> _ARBEITSAUFTRAG 1_
Benenne im Seitenauszug „Grundrechte“ in „Freiheitsrechte“ um und gib dabei den Abschnitt von „Damit nimmt die“ bis „kritischen Grenze liegen.“ vollständig wieder.
> _ARBEITSAUFTRAG 2_
Übersetze aus dem Seitenauszug den Satz „Der Bund ist nicht die richtige Ebene, pragmatische und sinnvolle Entscheidungen anstelle der Länder zu treffen.“ ins Englische.
> _ARBEITSAUFTRAG 3_
Führe den Seitenauszug über den Streit um die Bundesnotbremse im Anschluss an seinen letzten Satz fort.

> _SEITENAUSZUG_
^^^^^^^^^^^^^^^^
Damit nimmt die Bundesregierung trotz bekannter juristischer Einwände in Kauf, dass auch die Grundrechte von Bürgern beschnitten werden, an deren Wohnort die Infektionszahlen unter der kritischen Grenze liegen.
Auch die Freien Wähler geben im Streit um die Bundesnotbremse nicht auf: Die Bundesvereinigung kündigte am Mittwochabend an, per Verfassungsbeschwerde am Bundesverfassungsgericht gegen die geplante Verschärfung des Infektionsschutzgesetzes vorgehen zu wollen. Parteichef Hubert Aiwanger, der in Bayern Wirtschaftsminister im Kabinett von Markus Söder (CSU) ist, sagte:
"Mit einer Änderung des Infektionsschutzgesetzes wollen Kanzlerin Angela Merkel (CDU) und die schwarz-rote Bundesregierung die Länder in ihren Kompetenzen beschneiden. Der Bund ist nicht die richtige Ebene, pragmatische und sinnvolle Entscheidungen anstelle der Länder zu treffen."
^^^^^^^^^^^^^^^^
> _BEREITGESTELLTES MATERIAL_
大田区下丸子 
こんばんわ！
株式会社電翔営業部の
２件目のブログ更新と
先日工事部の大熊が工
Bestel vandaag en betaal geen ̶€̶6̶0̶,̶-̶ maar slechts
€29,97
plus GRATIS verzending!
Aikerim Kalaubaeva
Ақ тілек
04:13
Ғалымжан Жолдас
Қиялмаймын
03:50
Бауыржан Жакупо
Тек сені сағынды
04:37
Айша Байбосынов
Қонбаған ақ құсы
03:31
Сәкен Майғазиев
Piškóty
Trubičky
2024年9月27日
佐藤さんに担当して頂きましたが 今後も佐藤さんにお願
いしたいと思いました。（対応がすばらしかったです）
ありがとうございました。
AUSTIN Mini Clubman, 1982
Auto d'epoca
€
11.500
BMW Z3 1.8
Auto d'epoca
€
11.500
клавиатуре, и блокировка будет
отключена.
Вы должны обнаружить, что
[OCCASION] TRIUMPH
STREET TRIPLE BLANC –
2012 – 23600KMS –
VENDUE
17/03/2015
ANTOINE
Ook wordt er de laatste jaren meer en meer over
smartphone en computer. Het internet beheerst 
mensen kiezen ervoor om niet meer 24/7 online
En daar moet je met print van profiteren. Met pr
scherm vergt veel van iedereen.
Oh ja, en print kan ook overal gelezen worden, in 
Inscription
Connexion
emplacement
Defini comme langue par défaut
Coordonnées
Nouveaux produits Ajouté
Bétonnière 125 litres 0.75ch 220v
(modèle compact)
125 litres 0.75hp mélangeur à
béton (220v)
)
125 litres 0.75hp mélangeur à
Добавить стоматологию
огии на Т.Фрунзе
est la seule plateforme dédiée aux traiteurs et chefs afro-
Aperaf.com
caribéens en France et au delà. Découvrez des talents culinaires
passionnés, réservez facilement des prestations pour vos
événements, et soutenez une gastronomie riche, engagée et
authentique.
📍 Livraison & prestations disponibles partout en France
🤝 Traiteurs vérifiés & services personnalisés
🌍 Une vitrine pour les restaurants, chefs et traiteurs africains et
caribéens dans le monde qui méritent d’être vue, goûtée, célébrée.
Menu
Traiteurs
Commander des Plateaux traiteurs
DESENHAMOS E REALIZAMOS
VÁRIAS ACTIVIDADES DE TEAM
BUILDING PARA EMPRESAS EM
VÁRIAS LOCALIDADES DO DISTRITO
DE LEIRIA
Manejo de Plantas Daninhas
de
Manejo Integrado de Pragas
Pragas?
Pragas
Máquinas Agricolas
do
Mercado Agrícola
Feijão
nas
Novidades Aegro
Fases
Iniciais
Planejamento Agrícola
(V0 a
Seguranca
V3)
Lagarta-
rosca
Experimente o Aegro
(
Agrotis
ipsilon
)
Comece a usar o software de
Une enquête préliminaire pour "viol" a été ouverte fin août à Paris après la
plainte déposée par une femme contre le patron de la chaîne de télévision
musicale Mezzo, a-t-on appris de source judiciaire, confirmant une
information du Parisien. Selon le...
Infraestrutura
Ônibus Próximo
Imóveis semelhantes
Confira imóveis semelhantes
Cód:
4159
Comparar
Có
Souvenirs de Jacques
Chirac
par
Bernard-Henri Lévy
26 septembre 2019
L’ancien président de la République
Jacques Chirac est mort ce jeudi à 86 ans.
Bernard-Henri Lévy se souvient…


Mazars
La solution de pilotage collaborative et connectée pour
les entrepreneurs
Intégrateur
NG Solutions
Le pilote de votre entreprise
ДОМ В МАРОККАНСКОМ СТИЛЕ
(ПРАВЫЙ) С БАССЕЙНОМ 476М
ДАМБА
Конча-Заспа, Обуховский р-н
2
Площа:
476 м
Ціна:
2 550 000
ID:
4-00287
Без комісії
^^^^^^^^^^^^^^^^
> _ERGEBNIS DER ÜBUNG 1_
Damit nimmt die Bundesregierung trotz bekannter juristischer Einwände in Kauf, dass auch die Freiheitsrechte von Bürgern beschnitten werden, an deren Wohnort die Infektionszahlen unter der kritischen Grenze liegen.

> _ERGEBNIS DER ÜBUNG 2_
The federal government is not the right level to make pragmatic and sensible decisions in place of the states.

> _ERGEBNIS DER ÜBUNG 3_
Aus Sicht der Freien Wähler werde mit der Änderung des Infektionsschutzgesetzes das Subsidiaritätsprinzip ausgehebelt. Die Gesetzesnovelle, die derzeit in der parlamentarischen Beratung im Bundestag ist und anschließend auch noch durch den Bundesrat muss, sieht unter anderem bundeseinheitliche Vorgaben wie Ausgangsbeschränkungen in Regionen mit einer hohen Zahl an Corona-Neuinfektionen vor. Zudem soll es ab einer Inzidenz von 100 auch Restriktionen für den Handel geben.